The following day I went to the shops and made the most of a good phone signal by having a long chat with Matthew who has come up with a solution to the trespassing problem. He says he is going to ask Richard, a Polish handyman of our acquaintance, to fashion some off-putting signs out of the wood left over from the construction of Miles the tortoise's summer play area. He says that while it is too late to do anything about the intruders during this visit, when we return to "my Devon cottage" for half term, we will be equipped with five signs that can be pushed into the earth around the perimeter of the cottage garden. "It's a simple but brilliant solution," said Matthew, "that unfortunately does not involve firearms."

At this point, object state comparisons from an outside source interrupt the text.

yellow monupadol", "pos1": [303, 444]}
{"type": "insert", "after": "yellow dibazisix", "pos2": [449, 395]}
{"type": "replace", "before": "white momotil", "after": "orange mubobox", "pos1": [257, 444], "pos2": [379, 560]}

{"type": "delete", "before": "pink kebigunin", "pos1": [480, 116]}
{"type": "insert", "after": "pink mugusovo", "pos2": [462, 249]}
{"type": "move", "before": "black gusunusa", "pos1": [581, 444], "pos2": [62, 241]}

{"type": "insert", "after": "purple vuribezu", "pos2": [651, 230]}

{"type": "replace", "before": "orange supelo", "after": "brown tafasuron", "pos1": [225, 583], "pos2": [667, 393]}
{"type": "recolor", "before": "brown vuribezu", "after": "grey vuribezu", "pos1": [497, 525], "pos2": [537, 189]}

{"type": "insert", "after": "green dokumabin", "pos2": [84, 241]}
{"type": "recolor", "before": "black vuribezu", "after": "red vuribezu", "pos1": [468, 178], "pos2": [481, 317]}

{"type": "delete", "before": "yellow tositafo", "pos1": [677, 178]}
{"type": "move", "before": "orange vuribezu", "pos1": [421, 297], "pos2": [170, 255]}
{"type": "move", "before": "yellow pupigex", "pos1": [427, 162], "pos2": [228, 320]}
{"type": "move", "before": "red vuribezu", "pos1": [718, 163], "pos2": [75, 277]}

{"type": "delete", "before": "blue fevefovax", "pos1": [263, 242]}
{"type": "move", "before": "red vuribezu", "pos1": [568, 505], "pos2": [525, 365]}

The rest of our stay was peppered by visits from other apparently illiterate hotel guests and it was with relief that I arrived back in London last week to find Richard in the garden, hard at work making our signs. Four of them remained blank and he was painting some words on the fifth. "Ah, Richard," I said, "These look just the job. Did Matthew tell you what to write?"

"Yes," said Richard, "just two words he said. Very easy for me with my bad English."

He hadn't got far with the two words when I last looked. Just enough for me to wonder if perhaps the firearms might have been the more polite option.